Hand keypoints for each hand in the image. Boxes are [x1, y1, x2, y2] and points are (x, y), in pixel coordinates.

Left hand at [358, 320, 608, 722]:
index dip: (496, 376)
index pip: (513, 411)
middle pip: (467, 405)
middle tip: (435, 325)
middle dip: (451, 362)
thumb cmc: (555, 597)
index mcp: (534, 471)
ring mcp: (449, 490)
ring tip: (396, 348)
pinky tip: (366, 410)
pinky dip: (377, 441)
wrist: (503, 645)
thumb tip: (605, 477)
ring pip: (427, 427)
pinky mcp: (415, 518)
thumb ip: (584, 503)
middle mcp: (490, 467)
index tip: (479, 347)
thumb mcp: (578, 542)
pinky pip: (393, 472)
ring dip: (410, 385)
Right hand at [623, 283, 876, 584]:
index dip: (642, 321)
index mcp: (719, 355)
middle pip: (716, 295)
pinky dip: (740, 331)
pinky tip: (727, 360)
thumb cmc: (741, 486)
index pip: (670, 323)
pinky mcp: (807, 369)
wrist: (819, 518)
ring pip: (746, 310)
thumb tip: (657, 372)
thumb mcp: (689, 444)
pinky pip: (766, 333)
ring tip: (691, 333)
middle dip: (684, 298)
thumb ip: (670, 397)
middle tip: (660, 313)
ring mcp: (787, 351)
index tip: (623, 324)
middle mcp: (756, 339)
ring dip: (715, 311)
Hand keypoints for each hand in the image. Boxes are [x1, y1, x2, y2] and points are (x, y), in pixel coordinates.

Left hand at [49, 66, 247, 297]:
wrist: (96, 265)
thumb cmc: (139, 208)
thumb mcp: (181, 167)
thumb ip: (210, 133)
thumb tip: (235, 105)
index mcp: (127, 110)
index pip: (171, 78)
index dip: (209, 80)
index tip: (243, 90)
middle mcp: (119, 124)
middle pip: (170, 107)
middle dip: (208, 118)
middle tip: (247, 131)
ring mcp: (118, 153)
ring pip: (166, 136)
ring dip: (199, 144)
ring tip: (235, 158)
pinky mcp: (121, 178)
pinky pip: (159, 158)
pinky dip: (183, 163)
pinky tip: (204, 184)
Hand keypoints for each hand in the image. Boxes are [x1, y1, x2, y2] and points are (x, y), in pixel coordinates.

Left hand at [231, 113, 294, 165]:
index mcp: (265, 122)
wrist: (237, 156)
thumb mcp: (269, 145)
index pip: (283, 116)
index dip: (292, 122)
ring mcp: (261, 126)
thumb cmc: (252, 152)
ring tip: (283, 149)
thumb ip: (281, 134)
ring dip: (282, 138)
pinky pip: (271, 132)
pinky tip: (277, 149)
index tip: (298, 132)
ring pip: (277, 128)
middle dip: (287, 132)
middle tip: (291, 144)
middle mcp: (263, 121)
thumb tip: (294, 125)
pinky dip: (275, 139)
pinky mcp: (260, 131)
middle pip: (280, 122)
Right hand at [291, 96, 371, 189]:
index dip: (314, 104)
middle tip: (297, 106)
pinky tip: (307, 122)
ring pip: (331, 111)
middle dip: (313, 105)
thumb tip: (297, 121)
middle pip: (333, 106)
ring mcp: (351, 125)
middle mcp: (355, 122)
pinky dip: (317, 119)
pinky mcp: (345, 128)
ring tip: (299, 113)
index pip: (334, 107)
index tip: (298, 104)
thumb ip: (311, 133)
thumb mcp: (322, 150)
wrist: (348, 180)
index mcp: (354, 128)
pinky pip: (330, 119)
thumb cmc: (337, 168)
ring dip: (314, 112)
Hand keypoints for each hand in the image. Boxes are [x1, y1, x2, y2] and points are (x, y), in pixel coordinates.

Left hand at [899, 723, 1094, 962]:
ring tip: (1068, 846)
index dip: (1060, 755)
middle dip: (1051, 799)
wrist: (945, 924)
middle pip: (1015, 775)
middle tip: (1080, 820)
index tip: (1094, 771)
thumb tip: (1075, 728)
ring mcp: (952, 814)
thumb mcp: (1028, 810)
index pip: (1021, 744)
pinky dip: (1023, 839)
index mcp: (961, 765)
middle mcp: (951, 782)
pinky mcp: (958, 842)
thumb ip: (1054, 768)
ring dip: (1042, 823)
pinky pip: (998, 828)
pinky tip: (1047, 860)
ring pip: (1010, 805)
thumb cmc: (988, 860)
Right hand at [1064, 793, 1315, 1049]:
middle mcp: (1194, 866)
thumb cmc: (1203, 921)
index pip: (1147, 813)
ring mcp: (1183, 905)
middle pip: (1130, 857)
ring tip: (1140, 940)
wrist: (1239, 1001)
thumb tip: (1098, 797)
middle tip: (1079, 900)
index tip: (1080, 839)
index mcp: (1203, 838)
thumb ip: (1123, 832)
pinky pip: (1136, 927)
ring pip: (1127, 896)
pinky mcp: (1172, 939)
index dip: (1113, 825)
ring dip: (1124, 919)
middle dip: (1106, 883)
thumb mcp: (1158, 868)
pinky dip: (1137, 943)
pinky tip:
# # #
▶ [EXERCISE] Lines that hold "wrist" are the ones to copy, so pick each out from the data.

▶ [RESULT OF THE TASK]
wrist: (503, 645)
wrist: (819, 518)
wrist: (96, 265)
wrist: (237, 156)
wrist: (348, 180)
wrist: (945, 924)
wrist: (1239, 1001)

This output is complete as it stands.